Chinese electric vehicle giant BYD is confronting a deepening crisis as its first-quarter net profit plunged 55.4% to 4.1 billion yuan ($600 million), while the European Parliament began scrutinizing allegations of forced labor at its flagship factory in Hungary.
"Managers 'wanted to begin production of cars in January [2026], so they were rushing the project's timeline — they weren't letting workers leave,'" Li Qiang, founder of the New York-based watchdog China Labor Watch, said in translated remarks to CNBC.
The profit collapse follows a sharp 11.8% year-over-year revenue decline to 150.2 billion yuan and a 26% drop in cumulative vehicle sales in the first four months of 2026. The grim financials are compounded by a China Labor Watch report alleging contractors at BYD's Szeged, Hungary site forced thousands to work over 12 hours a day, seven days a week.

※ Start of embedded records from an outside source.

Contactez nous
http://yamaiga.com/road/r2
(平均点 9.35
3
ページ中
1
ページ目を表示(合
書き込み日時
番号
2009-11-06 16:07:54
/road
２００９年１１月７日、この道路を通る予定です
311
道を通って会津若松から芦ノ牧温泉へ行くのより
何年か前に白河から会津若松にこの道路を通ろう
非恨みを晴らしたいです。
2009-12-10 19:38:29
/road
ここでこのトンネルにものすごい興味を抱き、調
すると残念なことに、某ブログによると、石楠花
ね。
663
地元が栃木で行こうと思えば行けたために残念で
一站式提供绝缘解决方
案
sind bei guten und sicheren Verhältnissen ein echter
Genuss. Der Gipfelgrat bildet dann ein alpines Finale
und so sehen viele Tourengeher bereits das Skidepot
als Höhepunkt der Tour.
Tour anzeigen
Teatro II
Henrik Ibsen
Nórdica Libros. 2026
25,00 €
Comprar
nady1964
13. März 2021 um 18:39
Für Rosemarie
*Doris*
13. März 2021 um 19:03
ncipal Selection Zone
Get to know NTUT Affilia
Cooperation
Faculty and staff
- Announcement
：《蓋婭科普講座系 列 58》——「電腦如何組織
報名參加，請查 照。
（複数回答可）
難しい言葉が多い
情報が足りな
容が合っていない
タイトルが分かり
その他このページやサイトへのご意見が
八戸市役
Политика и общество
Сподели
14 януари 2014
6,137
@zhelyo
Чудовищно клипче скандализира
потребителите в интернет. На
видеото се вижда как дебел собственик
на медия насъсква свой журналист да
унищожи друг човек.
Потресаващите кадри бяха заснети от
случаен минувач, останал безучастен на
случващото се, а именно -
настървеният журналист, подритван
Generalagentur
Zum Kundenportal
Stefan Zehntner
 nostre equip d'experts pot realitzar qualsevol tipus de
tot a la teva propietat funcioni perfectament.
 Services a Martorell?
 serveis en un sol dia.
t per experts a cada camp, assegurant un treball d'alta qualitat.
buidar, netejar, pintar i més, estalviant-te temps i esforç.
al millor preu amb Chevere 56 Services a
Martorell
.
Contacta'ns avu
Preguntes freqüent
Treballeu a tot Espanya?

The twin crises of a domestic sales slump and serious overseas labor allegations threaten BYD's target of selling 1.5 million cars abroad in 2026. With EU tariffs already in place since 2024, the forced labor claims provide a powerful new weapon for European regulators and rival automakers, potentially derailing BYD's most critical growth strategy.
The automaker, which surpassed Tesla as the world's largest EV manufacturer in 2025, is grappling with fierce domestic price competition from rivals like Geely and Leapmotor and the scaling back of government subsidies. Its overall sales have declined for seven straight months through March, with April's sales of 321,123 units marking a 15.5% drop from the prior year, according to a company filing.
As its domestic market falters, BYD's pivot to international markets is hitting a significant political roadblock. A report published April 14 by China Labor Watch (CLW) detailed systemic labor abuses at the Szeged, Hungary factory, a cornerstone of BYD's European strategy. The report, based on interviews with 50 workers, alleges that contractors kept employees working 12+ hour shifts, seven days a week, in violation of Hungary's labor code.
The allegations have been formally raised by three members of the European Parliament to the European Commission, marking the first time a Chinese-owned auto business in the EU has faced such scrutiny. The situation is exacerbated by reports of worker deaths on site, with Hungary's National Ambulance Service confirming it was called to the factory 12 times since February 1, with one resulting in a death.
The controversy is amplified by the involvement of contractor AIM Construction Hungary, a subsidiary of Jinjiang Construction Group. The same parent company was linked by Brazilian labor authorities to conditions "analogous to slavery" at a BYD factory site in Brazil in 2024, a scandal that led to BYD being briefly added to a government blacklist.
Despite the headwinds, BYD is aggressively pushing overseas, with exports of 135,098 vehicles in April rising 12.5% from the previous month. Vincent Sun, an analyst at Morningstar, projected BYD’s exports would rise 25% to 30% this year. However, the political and reputational fallout from the labor allegations could jeopardize this growth, particularly in the brand-conscious European market where BYD's registrations had more than doubled in the first two months of the year.
This article is for informational purposes only and does not constitute investment advice.